The answer must be the full listing, reproduced word for word.

**Task input:**
···

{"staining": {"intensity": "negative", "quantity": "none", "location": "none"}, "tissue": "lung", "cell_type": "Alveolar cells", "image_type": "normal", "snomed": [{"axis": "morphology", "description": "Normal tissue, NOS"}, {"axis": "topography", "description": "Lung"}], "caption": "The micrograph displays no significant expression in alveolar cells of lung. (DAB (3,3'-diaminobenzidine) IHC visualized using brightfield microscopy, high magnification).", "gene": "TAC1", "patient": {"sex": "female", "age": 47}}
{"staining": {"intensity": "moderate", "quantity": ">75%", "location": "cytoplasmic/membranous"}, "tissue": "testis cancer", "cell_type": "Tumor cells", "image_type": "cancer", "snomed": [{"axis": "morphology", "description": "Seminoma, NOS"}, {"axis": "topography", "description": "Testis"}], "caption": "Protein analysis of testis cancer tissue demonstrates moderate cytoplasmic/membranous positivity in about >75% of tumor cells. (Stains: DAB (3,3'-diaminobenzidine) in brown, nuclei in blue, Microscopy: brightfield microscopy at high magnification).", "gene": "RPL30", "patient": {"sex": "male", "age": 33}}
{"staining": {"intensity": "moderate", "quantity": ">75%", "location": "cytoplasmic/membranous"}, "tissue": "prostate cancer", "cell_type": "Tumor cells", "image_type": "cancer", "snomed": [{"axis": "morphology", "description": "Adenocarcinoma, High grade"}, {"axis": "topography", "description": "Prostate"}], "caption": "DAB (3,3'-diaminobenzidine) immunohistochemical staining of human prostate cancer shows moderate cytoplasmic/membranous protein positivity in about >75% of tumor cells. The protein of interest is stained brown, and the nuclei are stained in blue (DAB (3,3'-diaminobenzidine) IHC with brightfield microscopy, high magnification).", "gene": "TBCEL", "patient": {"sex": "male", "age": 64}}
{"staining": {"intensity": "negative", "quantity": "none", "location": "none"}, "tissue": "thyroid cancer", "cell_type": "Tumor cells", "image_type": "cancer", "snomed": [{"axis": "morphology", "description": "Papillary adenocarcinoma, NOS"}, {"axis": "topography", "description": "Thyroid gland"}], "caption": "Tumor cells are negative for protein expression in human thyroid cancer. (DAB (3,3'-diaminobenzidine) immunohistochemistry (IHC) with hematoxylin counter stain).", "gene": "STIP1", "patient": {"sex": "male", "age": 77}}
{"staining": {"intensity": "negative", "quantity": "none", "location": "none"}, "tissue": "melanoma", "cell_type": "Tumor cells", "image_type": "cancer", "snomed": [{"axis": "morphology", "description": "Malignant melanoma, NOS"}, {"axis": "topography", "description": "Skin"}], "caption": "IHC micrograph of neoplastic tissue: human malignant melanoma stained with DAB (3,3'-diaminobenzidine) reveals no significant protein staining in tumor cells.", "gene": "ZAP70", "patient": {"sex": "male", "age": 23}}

···

**Task solution:**
{"staining": {"intensity": "negative", "quantity": "none", "location": "none"}, "tissue": "lung", "cell_type": "Alveolar cells", "image_type": "normal", "snomed": [{"axis": "morphology", "description": "Normal tissue, NOS"}, {"axis": "topography", "description": "Lung"}], "caption": "The micrograph displays no significant expression in alveolar cells of lung. (DAB (3,3'-diaminobenzidine) IHC visualized using brightfield microscopy, high magnification).", "gene": "TAC1", "patient": {"sex": "female", "age": 47}}
{"staining": {"intensity": "moderate", "quantity": ">75%", "location": "cytoplasmic/membranous"}, "tissue": "testis cancer", "cell_type": "Tumor cells", "image_type": "cancer", "snomed": [{"axis": "morphology", "description": "Seminoma, NOS"}, {"axis": "topography", "description": "Testis"}], "caption": "Protein analysis of testis cancer tissue demonstrates moderate cytoplasmic/membranous positivity in about >75% of tumor cells. (Stains: DAB (3,3'-diaminobenzidine) in brown, nuclei in blue, Microscopy: brightfield microscopy at high magnification).", "gene": "RPL30", "patient": {"sex": "male", "age": 33}}
{"staining": {"intensity": "moderate", "quantity": ">75%", "location": "cytoplasmic/membranous"}, "tissue": "prostate cancer", "cell_type": "Tumor cells", "image_type": "cancer", "snomed": [{"axis": "morphology", "description": "Adenocarcinoma, High grade"}, {"axis": "topography", "description": "Prostate"}], "caption": "DAB (3,3'-diaminobenzidine) immunohistochemical staining of human prostate cancer shows moderate cytoplasmic/membranous protein positivity in about >75% of tumor cells. The protein of interest is stained brown, and the nuclei are stained in blue (DAB (3,3'-diaminobenzidine) IHC with brightfield microscopy, high magnification).", "gene": "TBCEL", "patient": {"sex": "male", "age": 64}}
{"staining": {"intensity": "negative", "quantity": "none", "location": "none"}, "tissue": "thyroid cancer", "cell_type": "Tumor cells", "image_type": "cancer", "snomed": [{"axis": "morphology", "description": "Papillary adenocarcinoma, NOS"}, {"axis": "topography", "description": "Thyroid gland"}], "caption": "Tumor cells are negative for protein expression in human thyroid cancer. (DAB (3,3'-diaminobenzidine) immunohistochemistry (IHC) with hematoxylin counter stain).", "gene": "STIP1", "patient": {"sex": "male", "age": 77}}
{"staining": {"intensity": "negative", "quantity": "none", "location": "none"}, "tissue": "melanoma", "cell_type": "Tumor cells", "image_type": "cancer", "snomed": [{"axis": "morphology", "description": "Malignant melanoma, NOS"}, {"axis": "topography", "description": "Skin"}], "caption": "IHC micrograph of neoplastic tissue: human malignant melanoma stained with DAB (3,3'-diaminobenzidine) reveals no significant protein staining in tumor cells.", "gene": "ZAP70", "patient": {"sex": "male", "age": 23}}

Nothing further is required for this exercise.